- _Provided passage_

Here’s a list of what to do – and much more importantly, what NOT to do when applying for freelance work:

DO read the job ad. No, really. Read it. The whole thing. Top to bottom. It isn’t just there to look snazzy. A job ad is there to give you useful, helpful information so that you can see if you’re a good match and to help you apply in a way that doesn’t annoy the hell out of us. Like, say, emailing us to ask if this is the right email to email us at, when the email you should use to apply is written on the job ad.

DON’T show you’re lazy. I know. This is tough, especially for freelancers, because we all pride ourselves on being able to make our own schedule in our pyjamas. (Playtime hours: 8. Work hours: 1) But try to hide it. When the job ad says email us with information and samples, don’t tweet us and say, “Just click here.” If you can’t do as we ask, why should we do as you ask?

DO follow instructions. If the job ad says, “Use the word ROCKINSOCKS in your subject line and send samples or links,” don’t send an email with a subject line of “Responding to your application,” and then tell us samples are on request. Because we won’t. Request, that is.

- _Data segment_
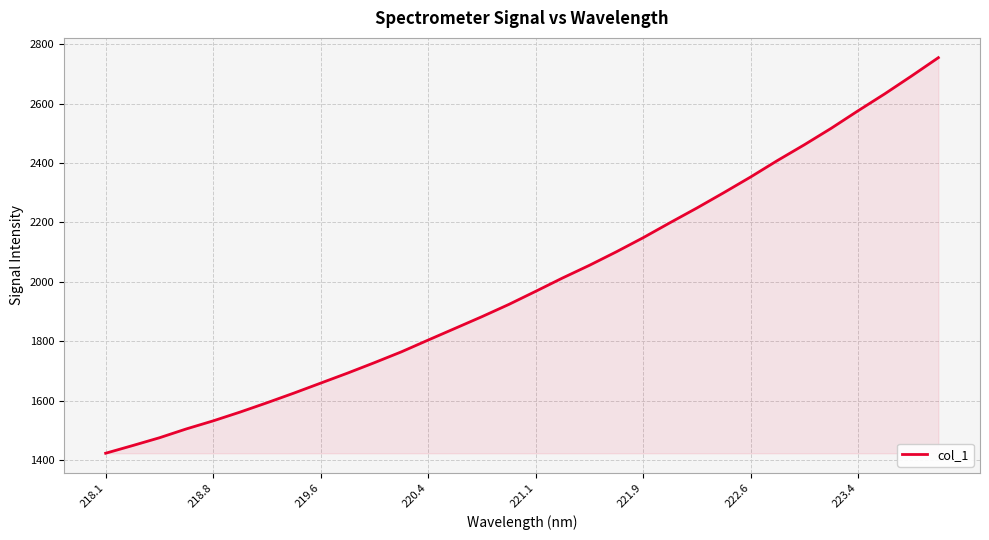

What is the greatest value displayed?

2754.6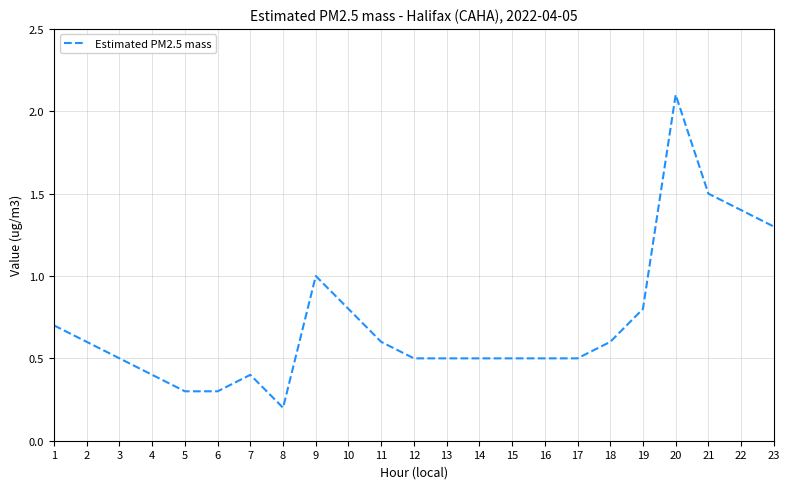

Is it true that the value at 23 is 1.3?

True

- _Set of tasks_
(1) In the freelance application tips, translate this sentence into Spanish: "If you can’t do as we ask, why should we do as you ask?"
(2) From the freelance application tips, write out the stretch that starts with the words "Here’s a list" and finishes with "as you ask?", without changing a thing.

- _Answers to the tasks_
(1) Si no puedes hacer lo que te pedimos, ¿por qué deberíamos hacer lo que tú nos pides?

(2)
Here’s a list of what to do – and much more importantly, what NOT to do when applying for freelance work:

DO read the job ad. No, really. Read it. The whole thing. Top to bottom. It isn’t just there to look snazzy. A job ad is there to give you useful, helpful information so that you can see if you’re a good match and to help you apply in a way that doesn’t annoy the hell out of us. Like, say, emailing us to ask if this is the right email to email us at, when the email you should use to apply is written on the job ad.

DON’T show you’re lazy. I know. This is tough, especially for freelancers, because we all pride ourselves on being able to make our own schedule in our pyjamas. (Playtime hours: 8. Work hours: 1) But try to hide it. When the job ad says email us with information and samples, don’t tweet us and say, “Just click here.” If you can’t do as we ask, why should we do as you ask?